Altar of Tears - Faith in Despair Devlog #35

A lot happened since the last devlog. Let's quickly go through it.

The freelance gig ended earlier than originally planned. I won't get into the details, but suffice to say, it was a super weird outcome that I didn't expect. I believe I did good work, but apparently not good enough. Instead of going back to my old job full-time, I decided to focus 100% on Faith in Despair until end of March, then create a new demo and a new trailer and see what happens.



I got a few youtubers to play the game and their feedback was invaluable. I changed the game massively, reducing the number of nodes on the map, changed balance, decks, blessings, curses. I also added new music for the shop and for the end credits. Through meeting new friends in the gamedev and audio space, I even got to record a professional opera singer for the song after you win a run. It was an experience I'll likely never forget.

In the same week as my freelance gig ended prematurely, I also had an opportunity to talk to a publisher, who was interested in working with me. In general, I was told the game lacks marketability. I tried to remedy that with the latest update, but in another universe it's probably even more like Inscryption or Buckshot Roulette. Here you just fight Death to stay alive, just like in The Seventh Seal (or you know, Bill & Ted's Bogus Journey).

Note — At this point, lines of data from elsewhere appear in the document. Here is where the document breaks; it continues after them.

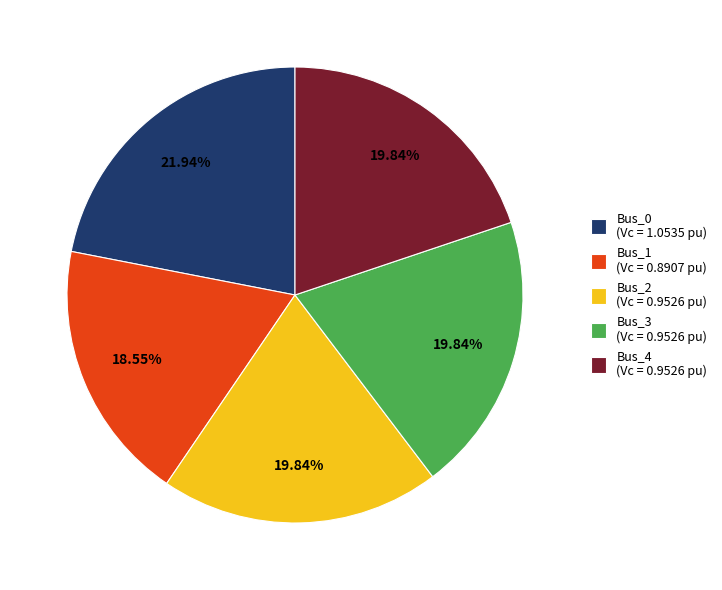

How many slices are in this pie chart?

5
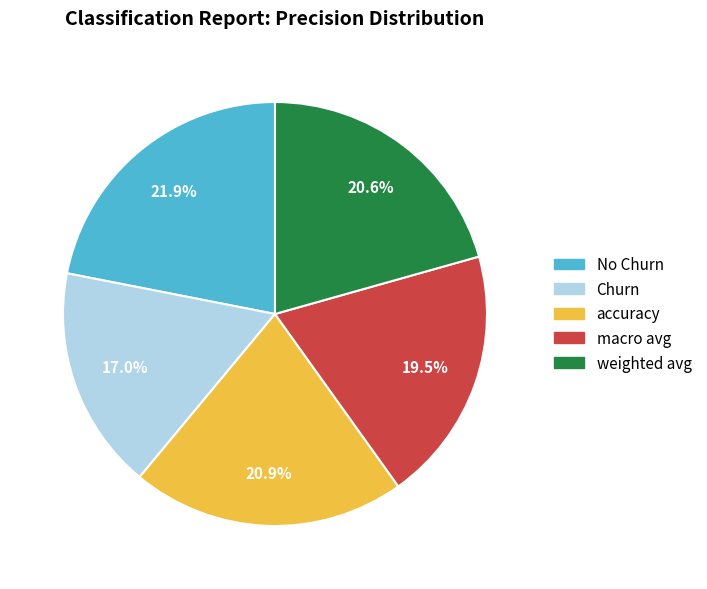

Combined, do Churn and weighted avg account for over 50%?

No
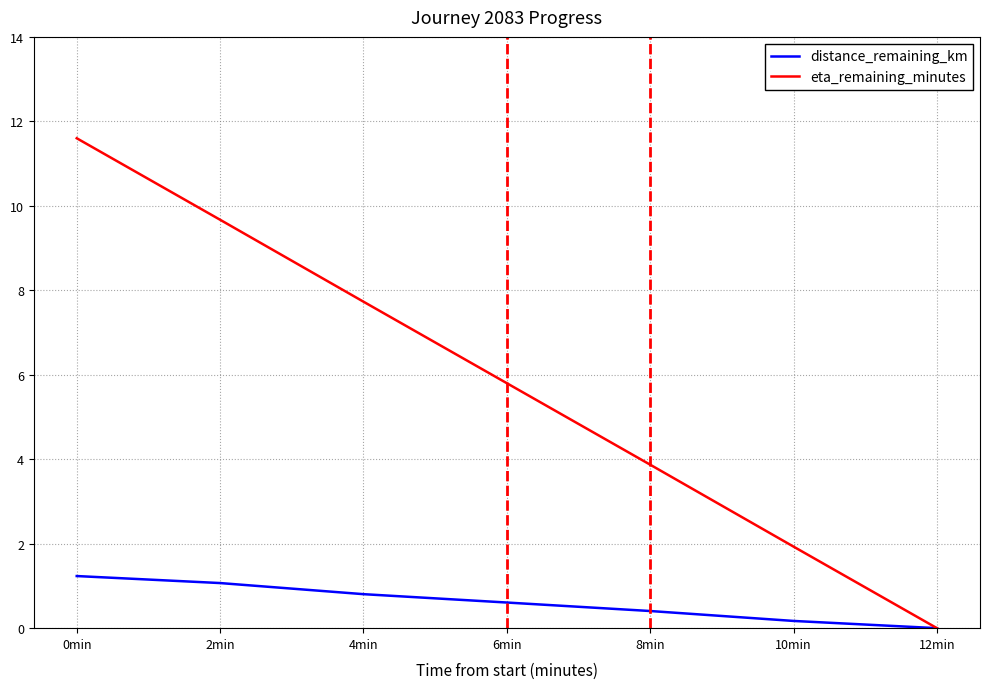

What is the average value of the distance_remaining_km series?

0.6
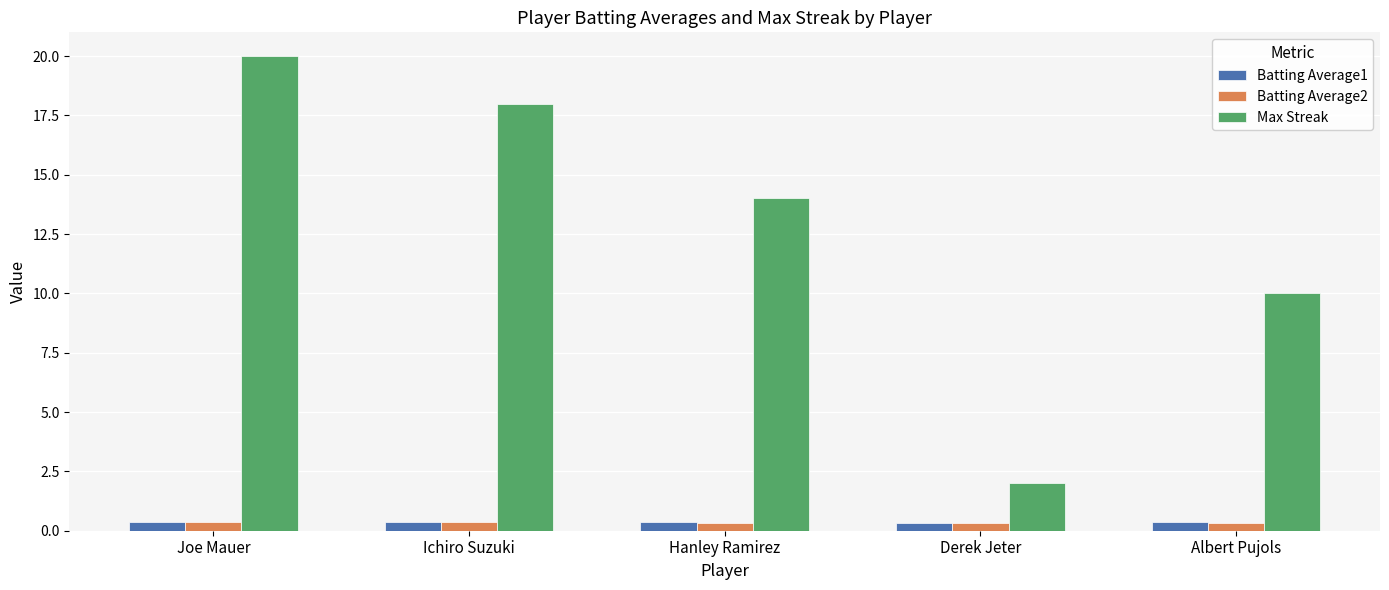

How many data points in Max Streak are less than 14?

2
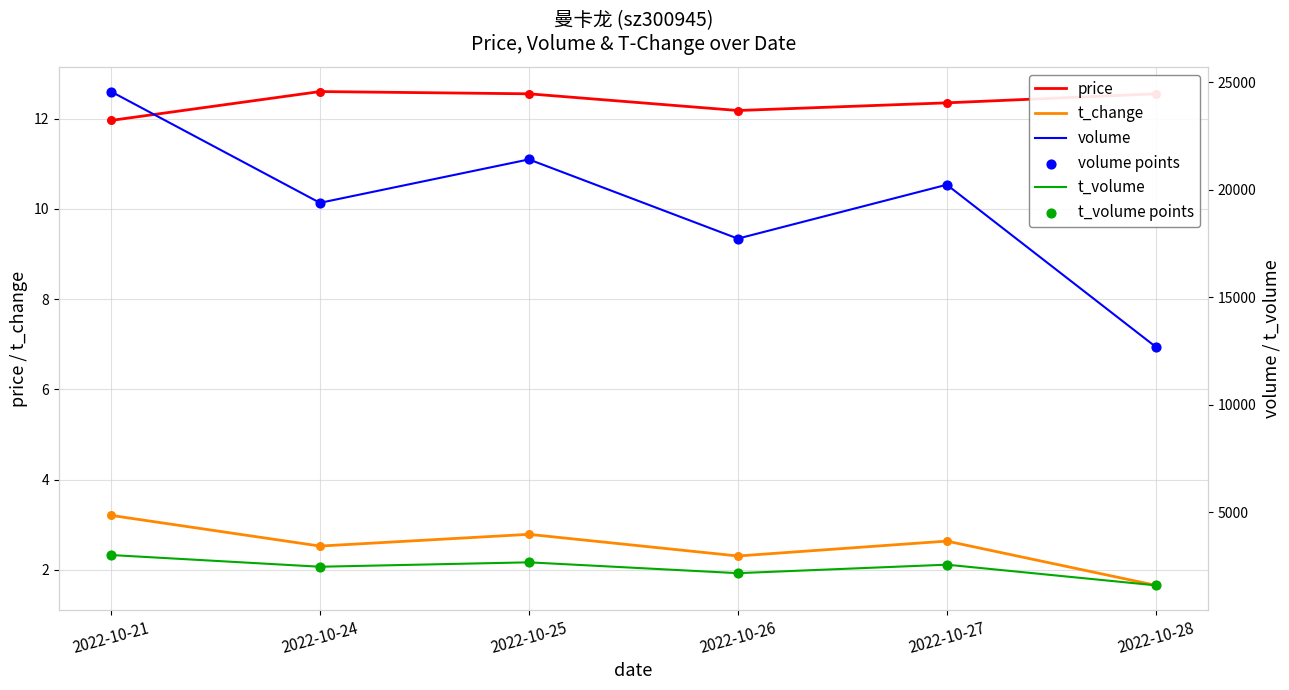

Which series has the largest total across all categories?

volume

So, the game now has more art, more music, more sounds, tighter balance, more choices, more events, more, more, more. But when is it enough? What will actually make a difference?

I want to add at least one more deck and more music. I'll likely experiment with adding additional effects for lacrima. Maybe more blessings, curses and bosses.

At this point, I'm definitely seeing the light at the end of the tunnel. I still have half a year left, but time's running fast.

I'm wondering if all of this will have been for nothing. I can't have another project cost me several years of my life and not result in anything. Well, Faith in Despair has already given me a lot, in terms of opportunities and experiences. It did win me a ticket to Gamescom last year. I was able to show it off to around 80 people at a gamedev meetup and people enjoyed the talk. And people still speak to me about it to this day. But if it won't be a financial success, I will have to reconsider why I'm even trying.

I already know the answer to that though. Because I can't not try. It's all I've been doing for the past 25 years, ever since making maps for Half-Life. I just have to keep going. I have to keep creating.

I guess this is the usual mid-point of any project, where there's this huge uncertainty of the thing you're making. You're never quite sure until the very end. I'm sure as the release gets closer I will also get more clarity. At least I hope so.